I'm not sure, but I think TDE's display power management might be poisonous this time. A couple times I've come back to my computer unresponsive, display won't wake, no input devices work (no ctrl-alt-backspace or ctrl-alt-del or anything) but ACPI power button (tower) worked, so the kernel wasn't dead. I probably could have SSH'd in if I'd have had another box running.

The monitor seemed unhappy after that though. When I powered up again, it took a long time to display anything on screen, probably 10 seconds. It didn't show the boot loader and was into systemd init before the display mode switched to the amdgpu framebuffer console. I was also screwing around back and forth between two kernels too at the time because something changed my audio volume. (It wasn't Linux 6.10, it was something Arch updated and I wasn't paying attention, and routinely nuked my package cache... I was busy so I just said "Y" to all the packages and cleaned up). I have more knob on the speakers, but it pisses me off that volume levels got crippled. To be fair I'm not using pipewire though, and they do nuke the pulseaudio configuration files because we're not expected to mess with those. Maybe I'll find my answer in there.

I cleaned my system out today (I was compiling a kernel at -j24 but that would have been done in 1m30s, long before screen power interval). It was not very dirty at all. The case has very good screens and I've been cleaning the front one regularly since it's so easy... as soon as I see opacity. At that point (e.g. a few weeks) there's usually a thin, silky white covering on the front screen (probably fine dust from drywall ceiling tiles in this basement room etc.). The top screen never gets dirty, as the top fan blows up. Surprisingly (and this was the one I was most concerned about) the little screen underneath the PSU intake wasn't dirty. That one is a huge pain in the ass, I'll never get it back in with the tower upright because it just sits on these little mounts where it slides in and it's not guided. There was a little fine dust in the CPU cooler/fan but nothing that would have affected it significantly. That will be the first BJ for the CPU cooler since the rig was assembled.
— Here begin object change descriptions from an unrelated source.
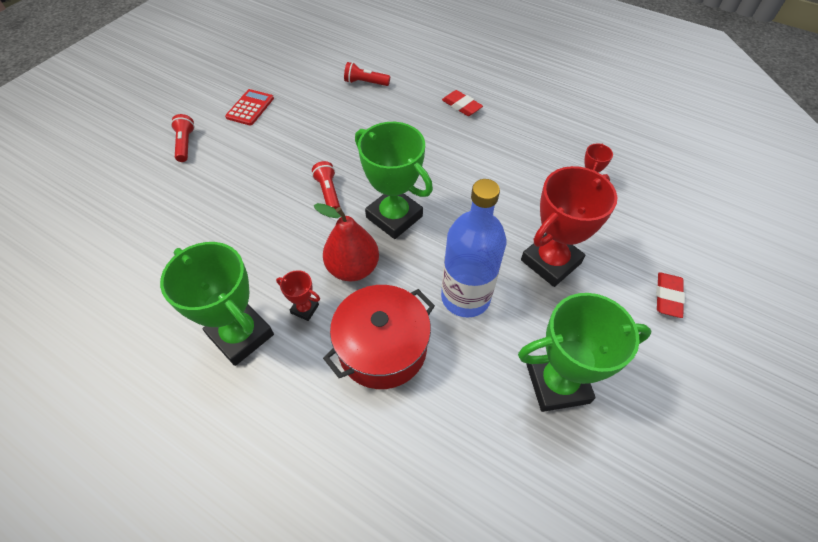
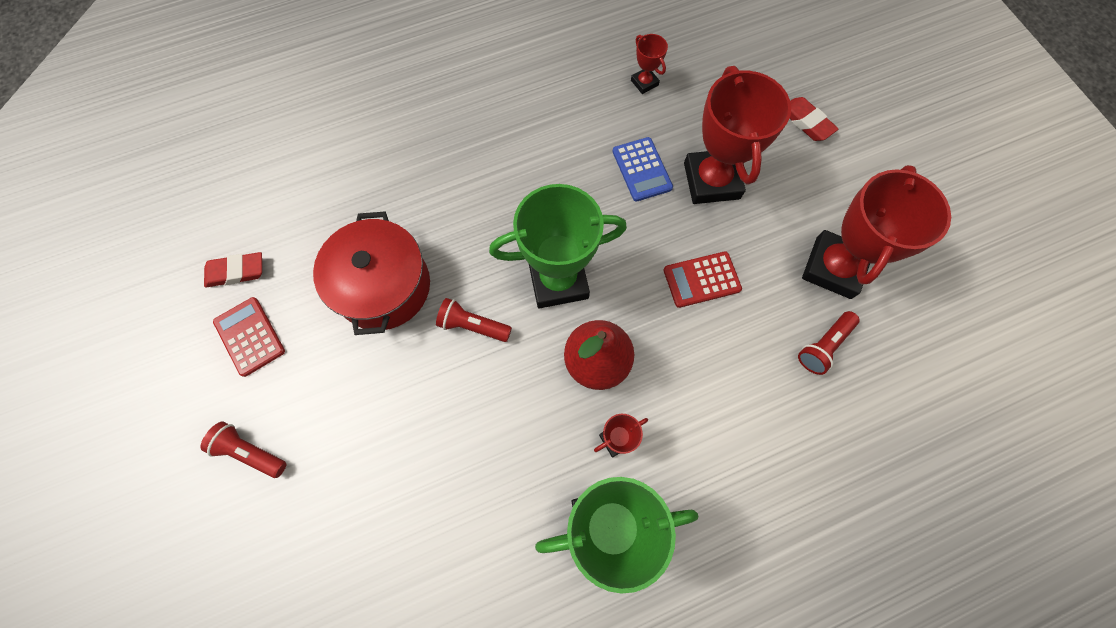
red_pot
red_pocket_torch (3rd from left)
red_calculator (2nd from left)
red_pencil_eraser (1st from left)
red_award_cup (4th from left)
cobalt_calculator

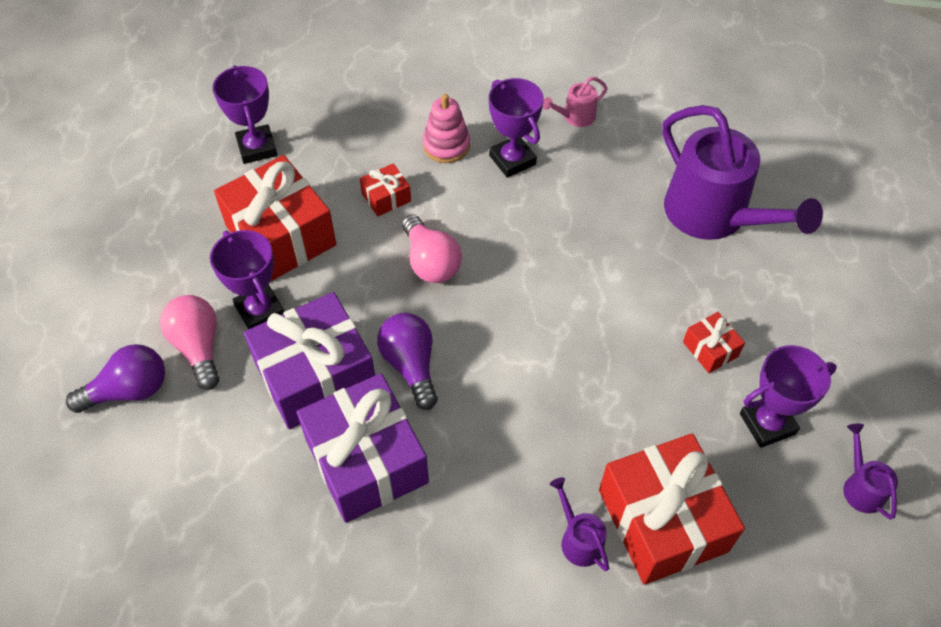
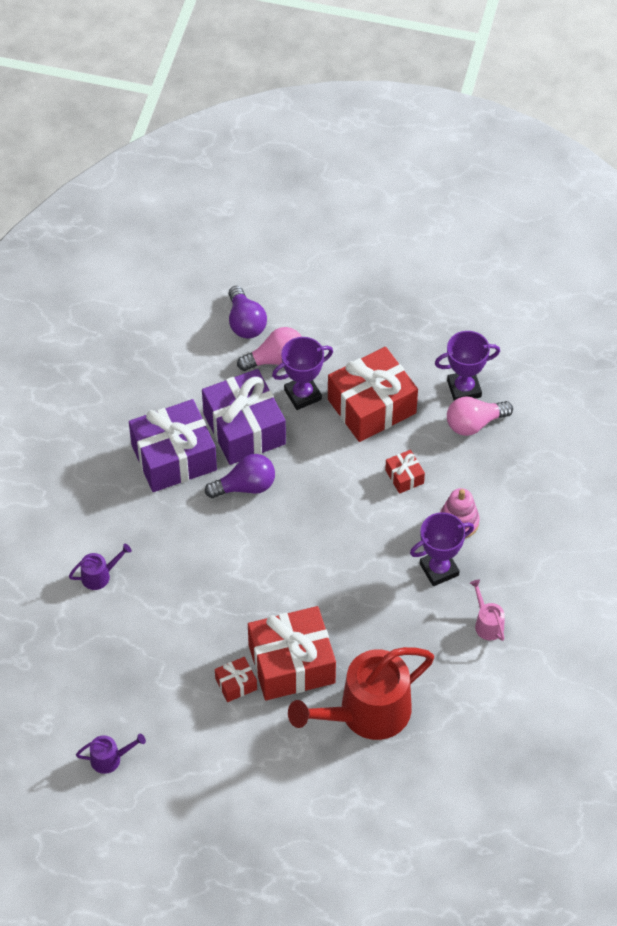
pink_lightbulb (2nd from left)
red_gift (2nd from left)
red_watering_can
violet_award_cup (4th from left in the first image)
Anyway, the display power management sliders correspond to what xset does but it may be doing something else. If a desktop environment has display power settings, disabling it IS something that turns it off completely (It has to work that way otherwise people would be all WTF lol) and it's not something that can be removed (I might be able to at compile time) because it's part of tdebase. So I disabled it and just put a .desktop file in .trinity/Autostart that runs a command in script. I already have two commands in "xseton" and "xsetoff" scripts that I use for pre and post game launch.

So my xseton.desktop file in .trinity/Autostart is just this:

Code: Select all

[Desktop Entry]
Type=Application
Name=xseton
Exec=/home/grogan/.config/xseton
and my xseton script is just this (X11 defaults, those values... this is what I'm used to and what I like. I'll handle it when I don't like it)

Code: Select all

#! /bin/sh
xset dpms 600 600 600
I think only the first value matters for LCD's, I have yet to see one that behaves any differently than shutting down to standby. EXCEPT, my current MSI monitor has a 60 second period where it goes into a less deep standby mode until it shuts off. It will wake more quickly. This is not affected by display power management preference though, it's just what it does before it shuts down. If I were to shutdown -h now it would do that after the computer shuts off. If I were to reboot it wouldn't shut all the way off and I'd see an image on my screen sooner etc.

We'll see what happens. It's been fine for several smoke breaks/trip to the store etc. There was also a lot of xorg packages (that I haven't compiled) that came from Arch recently. It is also possible that it's the picom compositor getting in the way. I'll know it's "something" if those xset settings have the same problem, because I have been using that forever.